Many security bugs can be fixed without performance penalty , but according to reports Intel processors have a hardware bug – whose details have not been disclosed yet (embargo) – that seems to affect all operating systems including Windows, Linux, Mac OS, etc…, and the fix may lead to significant performance hits for some tasks.
We know a bit more thanks to the Kernel Page Table Isolation (KPTI) patch for Linux that enables the fix/workaround with X86_BUG_CPU_INSECURE feature. The fix used to be called KAISER, and there’s an explanation on LWN about “hiding the kernel from user space” about the issue:
On contemporary 64-bit systems, the shared address space does not constrain the amount of virtual memory that can be addressed as it used to, but there is another problem that is related to security. An important technique for hardening the system is kernel address-space layout randomization (KASLR), which randomizes the placement of the kernel in the virtual address space at boot time. By denying an attacker the knowledge of where the kernel lives in memory, KASLR makes many types of attack considerably more difficult.
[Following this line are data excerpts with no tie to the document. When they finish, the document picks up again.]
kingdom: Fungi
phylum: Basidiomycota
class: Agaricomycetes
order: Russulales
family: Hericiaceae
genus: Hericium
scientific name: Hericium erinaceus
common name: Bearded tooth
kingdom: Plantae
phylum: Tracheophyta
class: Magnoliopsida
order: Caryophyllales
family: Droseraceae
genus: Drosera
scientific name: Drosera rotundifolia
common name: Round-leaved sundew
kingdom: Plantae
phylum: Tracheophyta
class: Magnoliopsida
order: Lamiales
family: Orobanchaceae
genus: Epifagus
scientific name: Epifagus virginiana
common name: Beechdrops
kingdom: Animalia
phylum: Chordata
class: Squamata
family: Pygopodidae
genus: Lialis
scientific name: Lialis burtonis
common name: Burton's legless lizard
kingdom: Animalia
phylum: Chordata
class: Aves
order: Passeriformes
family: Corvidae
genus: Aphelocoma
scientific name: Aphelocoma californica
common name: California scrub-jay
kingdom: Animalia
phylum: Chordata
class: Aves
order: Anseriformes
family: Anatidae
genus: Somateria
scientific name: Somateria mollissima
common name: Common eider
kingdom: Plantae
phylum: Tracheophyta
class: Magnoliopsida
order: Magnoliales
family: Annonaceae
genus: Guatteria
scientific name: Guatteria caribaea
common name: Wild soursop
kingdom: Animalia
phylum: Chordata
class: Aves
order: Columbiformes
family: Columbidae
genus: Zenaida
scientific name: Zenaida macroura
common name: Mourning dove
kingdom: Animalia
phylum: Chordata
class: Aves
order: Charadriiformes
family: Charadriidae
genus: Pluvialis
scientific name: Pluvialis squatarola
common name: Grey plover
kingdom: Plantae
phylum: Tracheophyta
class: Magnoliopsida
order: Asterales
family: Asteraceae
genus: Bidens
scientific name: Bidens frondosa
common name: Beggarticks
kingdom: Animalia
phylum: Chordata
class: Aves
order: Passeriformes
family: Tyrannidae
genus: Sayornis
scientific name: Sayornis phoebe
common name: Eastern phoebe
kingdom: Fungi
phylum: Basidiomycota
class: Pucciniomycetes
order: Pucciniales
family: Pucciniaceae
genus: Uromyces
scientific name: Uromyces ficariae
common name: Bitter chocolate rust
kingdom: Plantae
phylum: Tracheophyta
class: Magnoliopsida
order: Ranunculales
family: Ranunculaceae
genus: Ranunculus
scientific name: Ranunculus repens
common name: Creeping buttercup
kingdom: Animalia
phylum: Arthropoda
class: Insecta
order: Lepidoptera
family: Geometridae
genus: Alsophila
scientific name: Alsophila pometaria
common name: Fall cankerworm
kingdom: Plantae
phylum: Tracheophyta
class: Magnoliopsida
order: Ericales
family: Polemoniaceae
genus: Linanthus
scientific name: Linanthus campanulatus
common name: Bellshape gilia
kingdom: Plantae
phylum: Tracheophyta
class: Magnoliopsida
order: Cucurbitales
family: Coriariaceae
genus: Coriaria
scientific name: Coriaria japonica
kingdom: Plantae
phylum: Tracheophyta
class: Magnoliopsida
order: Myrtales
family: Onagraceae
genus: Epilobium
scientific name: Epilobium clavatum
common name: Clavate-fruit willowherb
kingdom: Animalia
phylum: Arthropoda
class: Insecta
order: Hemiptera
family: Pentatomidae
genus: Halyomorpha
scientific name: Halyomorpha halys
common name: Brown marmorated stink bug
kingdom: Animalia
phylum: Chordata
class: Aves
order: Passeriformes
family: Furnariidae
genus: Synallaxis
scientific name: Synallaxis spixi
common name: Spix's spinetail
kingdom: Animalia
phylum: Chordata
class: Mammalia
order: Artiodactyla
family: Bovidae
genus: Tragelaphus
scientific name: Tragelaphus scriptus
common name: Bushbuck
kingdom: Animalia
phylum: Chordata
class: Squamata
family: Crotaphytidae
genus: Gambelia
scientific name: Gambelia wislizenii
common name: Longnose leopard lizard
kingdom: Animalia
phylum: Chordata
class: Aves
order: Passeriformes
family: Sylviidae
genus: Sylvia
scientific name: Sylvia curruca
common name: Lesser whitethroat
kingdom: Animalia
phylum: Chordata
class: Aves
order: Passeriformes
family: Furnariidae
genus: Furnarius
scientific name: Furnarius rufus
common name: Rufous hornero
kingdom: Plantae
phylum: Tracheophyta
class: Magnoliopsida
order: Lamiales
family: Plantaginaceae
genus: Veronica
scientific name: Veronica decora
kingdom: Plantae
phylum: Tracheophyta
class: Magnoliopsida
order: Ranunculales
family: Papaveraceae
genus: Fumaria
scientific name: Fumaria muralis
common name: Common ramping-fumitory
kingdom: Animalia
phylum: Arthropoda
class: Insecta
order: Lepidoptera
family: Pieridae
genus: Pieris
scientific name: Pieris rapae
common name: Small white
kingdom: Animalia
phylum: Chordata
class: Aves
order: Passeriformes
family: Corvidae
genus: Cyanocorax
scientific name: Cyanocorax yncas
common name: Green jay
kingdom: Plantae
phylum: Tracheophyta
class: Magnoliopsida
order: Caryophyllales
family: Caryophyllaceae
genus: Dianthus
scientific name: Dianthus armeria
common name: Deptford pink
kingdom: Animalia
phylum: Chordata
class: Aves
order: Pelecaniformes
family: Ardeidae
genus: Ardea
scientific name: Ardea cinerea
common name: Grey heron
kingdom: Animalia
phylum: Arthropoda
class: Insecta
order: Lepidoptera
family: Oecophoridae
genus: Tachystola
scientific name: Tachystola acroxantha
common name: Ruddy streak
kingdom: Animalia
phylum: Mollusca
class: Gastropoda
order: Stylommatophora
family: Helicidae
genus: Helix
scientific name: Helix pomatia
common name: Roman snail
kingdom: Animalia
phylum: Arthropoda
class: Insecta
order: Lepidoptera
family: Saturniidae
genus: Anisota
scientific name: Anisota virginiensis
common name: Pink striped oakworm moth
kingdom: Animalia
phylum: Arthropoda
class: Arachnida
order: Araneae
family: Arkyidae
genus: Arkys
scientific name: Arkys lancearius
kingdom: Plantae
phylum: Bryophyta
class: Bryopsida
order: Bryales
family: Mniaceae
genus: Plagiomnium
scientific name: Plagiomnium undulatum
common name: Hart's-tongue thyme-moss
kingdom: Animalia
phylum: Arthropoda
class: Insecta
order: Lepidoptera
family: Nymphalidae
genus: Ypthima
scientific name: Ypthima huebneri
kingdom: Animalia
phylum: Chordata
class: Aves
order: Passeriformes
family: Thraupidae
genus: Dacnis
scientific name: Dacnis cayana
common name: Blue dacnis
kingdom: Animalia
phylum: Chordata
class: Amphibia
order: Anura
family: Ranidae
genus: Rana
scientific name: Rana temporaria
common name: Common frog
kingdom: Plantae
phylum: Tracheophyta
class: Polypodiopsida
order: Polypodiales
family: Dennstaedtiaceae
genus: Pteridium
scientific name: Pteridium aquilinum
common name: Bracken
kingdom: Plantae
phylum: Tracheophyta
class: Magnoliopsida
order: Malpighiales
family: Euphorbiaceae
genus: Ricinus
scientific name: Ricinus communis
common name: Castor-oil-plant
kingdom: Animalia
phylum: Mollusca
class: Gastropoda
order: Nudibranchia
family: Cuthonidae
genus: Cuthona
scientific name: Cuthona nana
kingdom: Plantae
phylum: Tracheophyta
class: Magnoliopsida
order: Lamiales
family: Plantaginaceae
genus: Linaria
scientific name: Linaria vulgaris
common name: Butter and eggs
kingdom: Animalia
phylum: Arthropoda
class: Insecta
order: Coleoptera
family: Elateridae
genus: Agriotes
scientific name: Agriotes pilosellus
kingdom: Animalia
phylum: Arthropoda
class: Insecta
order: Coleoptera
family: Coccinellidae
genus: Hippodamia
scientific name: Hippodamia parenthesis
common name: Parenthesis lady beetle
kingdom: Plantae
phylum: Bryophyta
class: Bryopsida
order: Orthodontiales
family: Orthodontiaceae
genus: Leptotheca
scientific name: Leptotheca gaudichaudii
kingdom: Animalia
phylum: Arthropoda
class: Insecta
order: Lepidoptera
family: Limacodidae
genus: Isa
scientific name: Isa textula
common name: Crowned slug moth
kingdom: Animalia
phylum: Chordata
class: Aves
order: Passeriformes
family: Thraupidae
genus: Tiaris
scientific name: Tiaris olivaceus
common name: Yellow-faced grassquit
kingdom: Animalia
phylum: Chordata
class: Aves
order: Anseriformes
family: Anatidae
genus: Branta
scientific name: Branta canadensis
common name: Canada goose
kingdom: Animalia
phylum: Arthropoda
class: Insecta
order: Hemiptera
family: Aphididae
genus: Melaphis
As long as the actual location of the kernel does not leak to user space, attackers will be left groping in the dark.
The problem is that this information leaks in many ways….
More recently, a concerted effort has been made to close off the direct leaks from the kernel, but none of that will be of much benefit if the hardware itself reveals the kernel’s location. And that would appear to be exactly what is happening.
This paper from Daniel Gruss et al. [PDF] cites a number of hardware-based attacks on KASLR. They use techniques like exploiting timing differences in fault handling, observing the behavior of prefetch instructions, or forcing faults using the Intel TSX (transactional memory) instructions. There are rumors circulating that other such channels exist but have not yet been disclosed…
and the fix:
Fixing information leaks in the hardware is difficult and, in any case, deployed systems are likely to remain vulnerable. But there is a viable defense against these information leaks: making the kernel’s page tables entirely inaccessible to user space. In other words, it would seem that the practice of mapping the kernel into user space needs to end in the interest of hardening the system.
The paper linked above provided an implementation of separated address spaces for the x86-64 kernel; the authors called it “KAISER”, which evidently stands for “kernel address isolation to have side-channels efficiently removed”. This implementation was not suitable for inclusion into the mainline, but it was picked up and heavily modified by Dave Hansen.
So in short, Intel processors leak the kernel’s location, so now efforts have to be made to close this hole at the OS level since the current hardware or microcode can be updated to fix this issue. In theory, having a fix in the operating system should be good enough, but there’s a caveat: performance hit!
Most workloads that we have run show single-digit regressions. 5% is a good round number for what is typical. The worst we have seen is a roughly 30% regression on a loopback networking test that did a ton of syscalls and context switches.
and from The Register article linked above:
PostgreSQL SELECT 1 with the KPTI workaround for Intel CPU vulnerability https://t.co/N9gSvML2Fo
Best case: 17% slowdown
Worst case: 23%
— The Register (@TheRegister) January 2, 2018
So PostgreSQL SELECT command is about ~20% slower with KPTI workaround, and I/Os in general seem to be impacted negatively according to Phoronix benchmarks especially with fast storage, but not gaming performance, Linux kernel compilation, H.264 encoding, etc…
However, if you own an AMD system you can do a victory dance since the processors are not affected, so the “fix” is disabled:
AMD processors are not subject to the types of attacks that the kernel page table isolation feature protects against. The AMD microarchitecture does not allow memory references, including speculative references, that access higher privileged data when running in a lesser privileged mode when that access would result in a page fault.
Disable page table isolation by default on AMD processors by not setting the X86_BUG_CPU_INSECURE feature, which controls whether X86_FEATURE_PTI is set.
The Intel bug will be fully revealed later this month after all main OS have been patched, and I’d assume Intel will fix the hardware in its processors too, so we’ll live in interesting times when people may/will want to check the CPU revision / stepping number before purchasing an Intel system.